When create two different Spark Pair RDD with same

2019-07-01 19:33发布

问题:

I want to do a join operation between two very big key-value pair RDDs. The keys of these two RDD comes from the same set. To reduce data shuffle, I wish I could add a pre-distribute phase so that partitions with the same key will be distributed on the same machine. Hopefully this could reduce some shuffle time.

I want to know is spark smart enough to do that for me or I have to implement this logic myself?

I know when I join two RDD, one preprocess with partitionBy. Spark is smart enough to use this information and only shuffle the other RDD. But I don't know what will happen if I use partitionBy on two RDD at the same time and then do the join.

回答1:

If you use the same partitioner for both RDDs you achieve co-partitioning of your data sets. That does not necessarily mean that your RDDs are co-located - that is, that the partitioned data is located on the same node.

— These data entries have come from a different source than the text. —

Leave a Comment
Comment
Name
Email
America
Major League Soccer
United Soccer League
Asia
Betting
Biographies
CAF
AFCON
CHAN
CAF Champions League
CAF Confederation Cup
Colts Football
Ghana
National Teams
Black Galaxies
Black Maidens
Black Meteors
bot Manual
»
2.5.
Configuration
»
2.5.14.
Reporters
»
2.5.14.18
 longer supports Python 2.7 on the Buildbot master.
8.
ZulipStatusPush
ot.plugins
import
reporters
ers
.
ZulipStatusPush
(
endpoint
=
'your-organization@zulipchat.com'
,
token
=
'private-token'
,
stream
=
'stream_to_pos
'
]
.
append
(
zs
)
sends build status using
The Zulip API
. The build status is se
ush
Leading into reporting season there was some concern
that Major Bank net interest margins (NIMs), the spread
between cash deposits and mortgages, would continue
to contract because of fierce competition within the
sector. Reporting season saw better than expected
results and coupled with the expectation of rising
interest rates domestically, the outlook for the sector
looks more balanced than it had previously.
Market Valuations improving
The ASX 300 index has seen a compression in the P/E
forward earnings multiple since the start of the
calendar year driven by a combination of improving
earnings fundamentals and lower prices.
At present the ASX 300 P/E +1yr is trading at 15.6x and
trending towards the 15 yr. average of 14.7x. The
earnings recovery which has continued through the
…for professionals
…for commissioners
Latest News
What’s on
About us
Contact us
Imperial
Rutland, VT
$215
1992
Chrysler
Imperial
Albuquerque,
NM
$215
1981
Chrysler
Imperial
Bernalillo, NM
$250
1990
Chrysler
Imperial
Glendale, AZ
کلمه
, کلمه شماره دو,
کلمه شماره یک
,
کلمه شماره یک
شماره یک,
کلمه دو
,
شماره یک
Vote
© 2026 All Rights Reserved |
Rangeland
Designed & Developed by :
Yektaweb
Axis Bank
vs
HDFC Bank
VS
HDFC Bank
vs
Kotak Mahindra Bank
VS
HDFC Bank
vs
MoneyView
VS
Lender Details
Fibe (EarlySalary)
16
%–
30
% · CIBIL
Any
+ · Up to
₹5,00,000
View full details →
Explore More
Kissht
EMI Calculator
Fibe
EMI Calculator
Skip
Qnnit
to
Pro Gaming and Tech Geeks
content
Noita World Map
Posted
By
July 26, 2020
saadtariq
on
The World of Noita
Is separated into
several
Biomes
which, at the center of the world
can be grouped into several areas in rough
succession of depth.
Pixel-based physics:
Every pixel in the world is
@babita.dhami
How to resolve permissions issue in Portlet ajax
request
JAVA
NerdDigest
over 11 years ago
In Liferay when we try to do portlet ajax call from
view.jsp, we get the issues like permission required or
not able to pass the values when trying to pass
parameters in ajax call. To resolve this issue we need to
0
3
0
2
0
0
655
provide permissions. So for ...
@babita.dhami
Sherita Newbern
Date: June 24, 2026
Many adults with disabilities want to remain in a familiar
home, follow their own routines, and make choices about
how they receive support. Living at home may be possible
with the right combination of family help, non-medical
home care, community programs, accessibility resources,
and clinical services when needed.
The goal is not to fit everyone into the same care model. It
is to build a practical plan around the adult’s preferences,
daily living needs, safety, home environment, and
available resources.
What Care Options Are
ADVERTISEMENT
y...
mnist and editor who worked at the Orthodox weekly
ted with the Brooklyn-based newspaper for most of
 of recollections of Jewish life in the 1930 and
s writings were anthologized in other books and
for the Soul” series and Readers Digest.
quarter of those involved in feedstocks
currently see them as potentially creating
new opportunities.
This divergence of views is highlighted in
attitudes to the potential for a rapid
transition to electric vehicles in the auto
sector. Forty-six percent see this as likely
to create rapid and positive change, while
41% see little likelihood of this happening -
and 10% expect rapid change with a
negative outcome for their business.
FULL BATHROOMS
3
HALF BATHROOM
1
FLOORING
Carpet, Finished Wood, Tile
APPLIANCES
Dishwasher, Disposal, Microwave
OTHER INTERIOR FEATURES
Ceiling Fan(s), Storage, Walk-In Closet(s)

Nevertheless, the performance should be better as if both RDDs would have different partitioner.



回答2:

I have seen this, Speeding Up Joins by Assigning a Known Partitioner that would be helpful to understand the effect of using the same partitioner for both RDDs;

Speeding Up Joins by Assigning a Known Partitioner

If you have to do an operation before the join that requires a shuffle, such as aggregateByKey or reduceByKey, you can prevent the shuffle by adding a hash partitioner with the same number of partitions as an explicit argument to the first operation and persisting the RDD before the join.